▸ **DATA FOR THIS EXERCISE**:
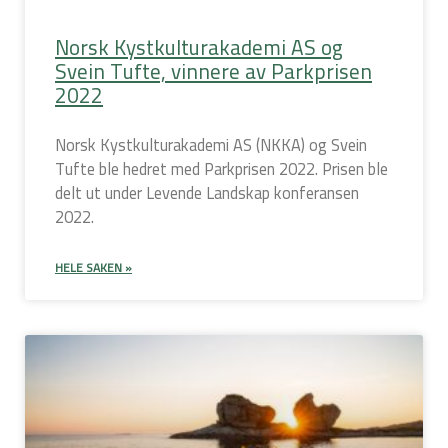
Norsk Kystkulturakademi AS og
Svein Tufte, vinnere av Parkprisen
2022
Norsk Kystkulturakademi AS (NKKA) og Svein
Tufte ble hedret med Parkprisen 2022. Prisen ble
delt ut under Levende Landskap konferansen
2022.
HELE SAKEN »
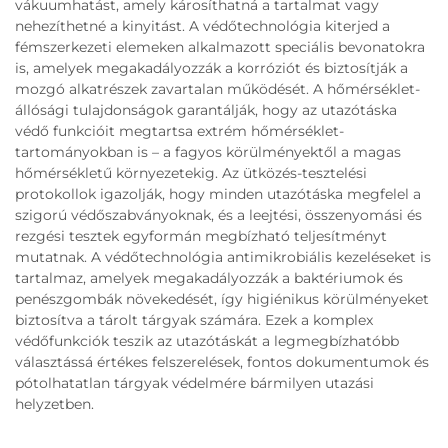
vákuumhatást, amely károsíthatná a tartalmat vagy
nehezíthetné a kinyitást. A védőtechnológia kiterjed a
fémszerkezeti elemeken alkalmazott speciális bevonatokra
is, amelyek megakadályozzák a korróziót és biztosítják a
mozgó alkatrészek zavartalan működését. A hőmérséklet-
állósági tulajdonságok garantálják, hogy az utazótáska
védő funkcióit megtartsa extrém hőmérséklet-
tartományokban is – a fagyos körülményektől a magas
hőmérsékletű környezetekig. Az ütközés-tesztelési
protokollok igazolják, hogy minden utazótáska megfelel a
szigorú védőszabványoknak, és a leejtési, összenyomási és
rezgési tesztek egyformán megbízható teljesítményt
mutatnak. A védőtechnológia antimikrobiális kezeléseket is
tartalmaz, amelyek megakadályozzák a baktériumok és
penészgombák növekedését, így higiénikus körülményeket
biztosítva a tárolt tárgyak számára. Ezek a komplex
védőfunkciók teszik az utazótáskát a legmegbízhatóbb
választássá értékes felszerelések, fontos dokumentumok és
pótolhatatlan tárgyak védelmére bármilyen utazási
helyzetben.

▸ **EXERCISE DIRECTIONS**: Go line by line through the material above and return each one that includes "védőtechnológia".

▸ **ANSWER FOR THIS EXERCISE**:
nehezíthetné a kinyitást. A védőtechnológia kiterjed a
mutatnak. A védőtechnológia antimikrobiális kezeléseket is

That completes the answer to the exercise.